Enfin, et c’est peut-être le plus terrible des constats, cette initiative n’a eu qu’un impact climatique relatif. Et pour cause, selon la Fédération des régies de transport (VDV), les utilisateurs de ce fameux ticket ne sont que 3% à avoir laissé leur véhicule sur sa place de parking ou dans son garage. Pour un total, toujours selon la VDV, de 1,8 million de tonnes de carbone économisées. Un constat qui n’est pas anodin mais qui n’empêche pas les partisans de cette mesure de s’en féliciter et ses détracteurs d’en parler comme d’un gigantesque gâchis d’argent profitant essentiellement aux habitants des grands centres urbains. Quoi qu’il en soit, le nombre de tickets à 9 euros vendus dans ce pays d’un peu plus de 83,2 millions d’habitants témoigne d’un engouement populaire certain. 

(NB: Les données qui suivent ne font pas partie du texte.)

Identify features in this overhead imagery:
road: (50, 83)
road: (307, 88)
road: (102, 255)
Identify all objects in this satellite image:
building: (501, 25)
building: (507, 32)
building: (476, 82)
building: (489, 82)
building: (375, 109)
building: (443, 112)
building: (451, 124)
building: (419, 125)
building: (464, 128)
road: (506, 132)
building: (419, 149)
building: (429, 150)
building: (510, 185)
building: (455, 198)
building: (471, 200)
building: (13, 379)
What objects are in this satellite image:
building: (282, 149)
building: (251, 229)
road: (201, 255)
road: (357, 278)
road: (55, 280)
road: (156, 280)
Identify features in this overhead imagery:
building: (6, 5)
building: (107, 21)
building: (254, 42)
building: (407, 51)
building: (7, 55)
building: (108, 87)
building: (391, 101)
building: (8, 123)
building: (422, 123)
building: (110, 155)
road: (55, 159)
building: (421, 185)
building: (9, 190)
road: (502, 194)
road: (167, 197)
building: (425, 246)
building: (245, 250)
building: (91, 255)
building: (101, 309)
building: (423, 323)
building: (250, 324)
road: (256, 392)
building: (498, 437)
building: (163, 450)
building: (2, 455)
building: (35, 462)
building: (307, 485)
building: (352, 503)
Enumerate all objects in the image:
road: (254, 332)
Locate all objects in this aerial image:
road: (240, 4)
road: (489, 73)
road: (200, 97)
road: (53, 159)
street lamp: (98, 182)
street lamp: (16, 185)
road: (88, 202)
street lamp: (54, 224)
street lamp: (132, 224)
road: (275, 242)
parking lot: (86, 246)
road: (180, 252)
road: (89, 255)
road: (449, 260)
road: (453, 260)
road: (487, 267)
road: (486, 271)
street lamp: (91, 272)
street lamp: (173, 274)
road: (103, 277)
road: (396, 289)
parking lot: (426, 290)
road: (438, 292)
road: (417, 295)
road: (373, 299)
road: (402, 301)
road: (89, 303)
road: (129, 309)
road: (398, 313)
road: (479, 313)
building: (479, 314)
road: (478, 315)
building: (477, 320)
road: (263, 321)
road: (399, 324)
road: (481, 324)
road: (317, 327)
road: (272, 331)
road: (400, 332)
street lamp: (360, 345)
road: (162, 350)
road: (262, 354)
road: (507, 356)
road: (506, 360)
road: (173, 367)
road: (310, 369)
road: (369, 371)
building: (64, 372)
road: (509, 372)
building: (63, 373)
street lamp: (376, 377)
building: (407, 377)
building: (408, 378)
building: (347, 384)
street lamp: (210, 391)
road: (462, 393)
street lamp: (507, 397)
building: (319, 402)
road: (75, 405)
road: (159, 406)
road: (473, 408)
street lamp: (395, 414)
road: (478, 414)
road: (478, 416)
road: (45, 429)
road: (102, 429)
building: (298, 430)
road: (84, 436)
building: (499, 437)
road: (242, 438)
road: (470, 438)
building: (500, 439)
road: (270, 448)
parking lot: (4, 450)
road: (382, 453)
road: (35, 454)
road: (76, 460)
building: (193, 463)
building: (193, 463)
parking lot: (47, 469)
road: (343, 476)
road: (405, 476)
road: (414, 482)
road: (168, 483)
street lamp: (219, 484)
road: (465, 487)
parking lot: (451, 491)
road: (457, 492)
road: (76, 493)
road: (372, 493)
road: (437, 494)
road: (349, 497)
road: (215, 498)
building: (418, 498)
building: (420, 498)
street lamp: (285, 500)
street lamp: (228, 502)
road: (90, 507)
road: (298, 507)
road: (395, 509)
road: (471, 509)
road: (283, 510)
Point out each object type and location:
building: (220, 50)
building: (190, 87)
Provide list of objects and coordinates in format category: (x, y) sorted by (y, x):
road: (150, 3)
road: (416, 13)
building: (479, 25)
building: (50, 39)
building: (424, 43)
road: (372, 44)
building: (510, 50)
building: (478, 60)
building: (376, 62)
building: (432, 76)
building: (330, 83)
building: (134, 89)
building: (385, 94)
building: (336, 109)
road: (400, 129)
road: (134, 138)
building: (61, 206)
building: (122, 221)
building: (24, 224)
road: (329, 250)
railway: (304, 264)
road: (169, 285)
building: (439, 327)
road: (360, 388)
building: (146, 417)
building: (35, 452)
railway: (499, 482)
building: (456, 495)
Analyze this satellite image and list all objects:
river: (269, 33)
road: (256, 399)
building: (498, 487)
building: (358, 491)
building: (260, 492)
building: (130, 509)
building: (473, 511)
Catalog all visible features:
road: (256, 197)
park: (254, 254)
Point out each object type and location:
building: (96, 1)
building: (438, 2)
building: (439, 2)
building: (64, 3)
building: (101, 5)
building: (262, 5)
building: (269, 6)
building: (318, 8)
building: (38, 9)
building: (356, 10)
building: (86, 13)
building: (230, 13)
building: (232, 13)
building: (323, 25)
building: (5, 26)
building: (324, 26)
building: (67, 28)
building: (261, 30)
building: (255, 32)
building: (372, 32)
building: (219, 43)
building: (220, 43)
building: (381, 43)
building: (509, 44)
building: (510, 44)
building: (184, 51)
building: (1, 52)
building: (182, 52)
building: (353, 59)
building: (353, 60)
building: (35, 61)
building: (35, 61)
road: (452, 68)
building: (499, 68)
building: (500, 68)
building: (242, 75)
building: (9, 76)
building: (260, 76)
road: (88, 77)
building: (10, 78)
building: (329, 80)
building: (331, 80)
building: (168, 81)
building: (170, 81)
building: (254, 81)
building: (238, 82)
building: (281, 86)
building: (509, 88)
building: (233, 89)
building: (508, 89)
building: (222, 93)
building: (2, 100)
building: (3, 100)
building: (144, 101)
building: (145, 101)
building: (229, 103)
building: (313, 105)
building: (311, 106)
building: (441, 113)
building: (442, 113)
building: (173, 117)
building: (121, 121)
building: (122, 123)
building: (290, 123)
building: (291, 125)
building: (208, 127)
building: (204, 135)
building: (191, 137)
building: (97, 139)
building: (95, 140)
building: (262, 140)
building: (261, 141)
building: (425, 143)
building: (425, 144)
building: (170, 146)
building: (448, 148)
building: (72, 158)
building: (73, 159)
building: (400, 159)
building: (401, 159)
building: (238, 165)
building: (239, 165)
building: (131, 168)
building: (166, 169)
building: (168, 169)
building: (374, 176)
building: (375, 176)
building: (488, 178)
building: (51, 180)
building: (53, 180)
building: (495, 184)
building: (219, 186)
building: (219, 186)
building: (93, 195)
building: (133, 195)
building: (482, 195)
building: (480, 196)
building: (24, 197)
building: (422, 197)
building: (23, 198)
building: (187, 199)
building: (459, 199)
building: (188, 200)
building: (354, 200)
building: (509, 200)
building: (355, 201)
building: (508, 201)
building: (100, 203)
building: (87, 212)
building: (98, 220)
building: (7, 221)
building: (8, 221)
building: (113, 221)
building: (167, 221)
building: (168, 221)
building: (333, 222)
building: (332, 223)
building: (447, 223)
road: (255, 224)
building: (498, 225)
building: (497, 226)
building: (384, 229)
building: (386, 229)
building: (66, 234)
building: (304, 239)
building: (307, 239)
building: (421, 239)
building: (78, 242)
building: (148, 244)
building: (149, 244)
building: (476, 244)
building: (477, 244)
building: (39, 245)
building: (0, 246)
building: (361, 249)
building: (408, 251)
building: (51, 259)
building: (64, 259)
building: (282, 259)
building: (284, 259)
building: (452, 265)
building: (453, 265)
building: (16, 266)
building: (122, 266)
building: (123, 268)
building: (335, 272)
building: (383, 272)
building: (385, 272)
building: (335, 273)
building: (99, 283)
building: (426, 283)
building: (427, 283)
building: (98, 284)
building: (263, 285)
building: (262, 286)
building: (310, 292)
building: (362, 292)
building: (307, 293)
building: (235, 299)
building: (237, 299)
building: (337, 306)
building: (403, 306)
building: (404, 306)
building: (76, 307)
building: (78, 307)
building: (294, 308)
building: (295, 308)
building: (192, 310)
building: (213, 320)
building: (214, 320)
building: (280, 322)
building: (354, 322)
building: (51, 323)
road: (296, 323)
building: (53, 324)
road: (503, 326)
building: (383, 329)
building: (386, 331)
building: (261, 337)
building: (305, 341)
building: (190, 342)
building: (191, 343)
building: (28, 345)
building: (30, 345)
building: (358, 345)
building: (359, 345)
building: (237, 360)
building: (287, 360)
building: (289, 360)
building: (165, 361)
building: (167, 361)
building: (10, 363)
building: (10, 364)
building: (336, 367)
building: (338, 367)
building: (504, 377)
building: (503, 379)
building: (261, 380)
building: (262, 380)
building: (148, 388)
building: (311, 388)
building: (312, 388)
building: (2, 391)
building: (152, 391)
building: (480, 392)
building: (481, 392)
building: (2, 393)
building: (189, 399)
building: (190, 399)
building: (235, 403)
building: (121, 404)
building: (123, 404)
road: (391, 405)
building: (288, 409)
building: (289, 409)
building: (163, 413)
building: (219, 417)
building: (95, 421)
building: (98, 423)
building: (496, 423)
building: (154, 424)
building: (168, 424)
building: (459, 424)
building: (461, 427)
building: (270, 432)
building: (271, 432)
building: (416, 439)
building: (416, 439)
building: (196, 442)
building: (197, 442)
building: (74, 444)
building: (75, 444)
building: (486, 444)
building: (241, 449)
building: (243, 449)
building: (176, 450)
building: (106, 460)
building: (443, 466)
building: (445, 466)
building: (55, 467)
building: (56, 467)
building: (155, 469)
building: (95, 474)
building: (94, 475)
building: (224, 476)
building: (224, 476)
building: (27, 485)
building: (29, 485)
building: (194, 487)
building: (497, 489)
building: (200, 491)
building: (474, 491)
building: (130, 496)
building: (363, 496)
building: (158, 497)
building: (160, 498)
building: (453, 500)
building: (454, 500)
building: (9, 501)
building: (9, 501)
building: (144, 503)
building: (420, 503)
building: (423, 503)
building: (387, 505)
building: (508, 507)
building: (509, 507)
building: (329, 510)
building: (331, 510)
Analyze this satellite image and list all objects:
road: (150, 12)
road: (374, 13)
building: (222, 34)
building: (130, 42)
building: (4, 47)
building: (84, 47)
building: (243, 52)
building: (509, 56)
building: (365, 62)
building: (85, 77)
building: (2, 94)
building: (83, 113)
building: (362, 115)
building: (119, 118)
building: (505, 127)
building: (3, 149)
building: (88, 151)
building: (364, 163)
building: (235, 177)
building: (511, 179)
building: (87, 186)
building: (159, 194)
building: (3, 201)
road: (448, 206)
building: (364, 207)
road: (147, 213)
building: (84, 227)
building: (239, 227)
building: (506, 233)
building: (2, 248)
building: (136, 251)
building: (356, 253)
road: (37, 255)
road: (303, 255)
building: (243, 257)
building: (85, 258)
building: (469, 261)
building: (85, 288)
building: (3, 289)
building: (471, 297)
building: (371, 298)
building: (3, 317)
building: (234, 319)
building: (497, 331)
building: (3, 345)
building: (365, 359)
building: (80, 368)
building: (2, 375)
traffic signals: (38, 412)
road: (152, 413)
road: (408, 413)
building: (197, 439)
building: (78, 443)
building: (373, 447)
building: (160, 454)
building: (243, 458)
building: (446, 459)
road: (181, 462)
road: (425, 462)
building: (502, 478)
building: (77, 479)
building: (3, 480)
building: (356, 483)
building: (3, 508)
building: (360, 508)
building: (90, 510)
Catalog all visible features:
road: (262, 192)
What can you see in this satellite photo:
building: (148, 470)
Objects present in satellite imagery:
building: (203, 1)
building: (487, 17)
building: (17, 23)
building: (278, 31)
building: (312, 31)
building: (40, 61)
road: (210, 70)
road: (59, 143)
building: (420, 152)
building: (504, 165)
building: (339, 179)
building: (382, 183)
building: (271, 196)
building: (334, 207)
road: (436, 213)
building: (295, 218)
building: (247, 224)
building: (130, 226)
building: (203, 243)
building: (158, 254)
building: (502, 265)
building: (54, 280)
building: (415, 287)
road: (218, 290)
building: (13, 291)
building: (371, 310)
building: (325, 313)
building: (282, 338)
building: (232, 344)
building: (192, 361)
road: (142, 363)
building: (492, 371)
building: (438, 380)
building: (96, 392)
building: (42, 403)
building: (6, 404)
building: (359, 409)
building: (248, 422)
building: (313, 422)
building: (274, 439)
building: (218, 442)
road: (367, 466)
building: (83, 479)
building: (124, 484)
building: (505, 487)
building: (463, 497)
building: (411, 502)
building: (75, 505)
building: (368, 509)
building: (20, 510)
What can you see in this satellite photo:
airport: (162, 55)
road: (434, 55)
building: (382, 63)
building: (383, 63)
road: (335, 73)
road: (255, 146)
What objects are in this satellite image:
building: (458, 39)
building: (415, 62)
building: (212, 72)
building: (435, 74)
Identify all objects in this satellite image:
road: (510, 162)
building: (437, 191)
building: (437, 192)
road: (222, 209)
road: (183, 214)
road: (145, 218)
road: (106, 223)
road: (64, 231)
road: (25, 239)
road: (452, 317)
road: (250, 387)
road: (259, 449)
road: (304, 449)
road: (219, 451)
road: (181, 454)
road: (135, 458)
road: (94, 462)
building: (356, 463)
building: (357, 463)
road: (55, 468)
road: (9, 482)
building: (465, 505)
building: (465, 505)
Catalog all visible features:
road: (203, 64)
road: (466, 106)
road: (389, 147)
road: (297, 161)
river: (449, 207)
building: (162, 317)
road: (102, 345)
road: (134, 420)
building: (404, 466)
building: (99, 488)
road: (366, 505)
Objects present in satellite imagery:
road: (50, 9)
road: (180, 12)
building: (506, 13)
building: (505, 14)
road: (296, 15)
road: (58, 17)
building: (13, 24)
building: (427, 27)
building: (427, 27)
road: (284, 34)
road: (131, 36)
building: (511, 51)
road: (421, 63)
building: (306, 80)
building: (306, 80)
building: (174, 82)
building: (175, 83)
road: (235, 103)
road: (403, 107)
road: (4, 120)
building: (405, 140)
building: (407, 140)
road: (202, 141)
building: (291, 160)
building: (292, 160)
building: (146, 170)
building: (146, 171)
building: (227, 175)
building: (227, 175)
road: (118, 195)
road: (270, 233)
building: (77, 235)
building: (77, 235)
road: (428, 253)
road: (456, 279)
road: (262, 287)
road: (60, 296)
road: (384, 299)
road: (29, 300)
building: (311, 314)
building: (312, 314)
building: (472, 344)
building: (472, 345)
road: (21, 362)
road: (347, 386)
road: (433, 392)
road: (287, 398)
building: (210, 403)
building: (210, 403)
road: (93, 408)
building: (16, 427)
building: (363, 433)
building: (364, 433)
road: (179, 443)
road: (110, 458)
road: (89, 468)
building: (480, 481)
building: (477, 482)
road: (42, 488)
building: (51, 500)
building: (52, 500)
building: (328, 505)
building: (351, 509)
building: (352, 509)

Comme dans toute initiative écologique, surtout lorsqu’elle est de cette ampleur, les bonnes intentions ne suffisent donc pas. A n’en pas douter, une opération de quasi gratuité des transports aurait toutes les chances de fonctionner plus efficacement si elle ressemblait moins à un coup politique et plus à une concertation multipartite. Si elle avait par exemple été planifiée de concert par les acteurs-clés du secteur ferroviaire : gouvernement, direction des régions, opérateurs historiques, nouveaux entrants sur le marché, syndicats divers, associations d’usagers, etc. Cependant, maintenant que l’on sait que les Allemands, et probablement le reste des Européens, en raffolent, il ne reste plus qu’à recommencer. Avec détermination et planification.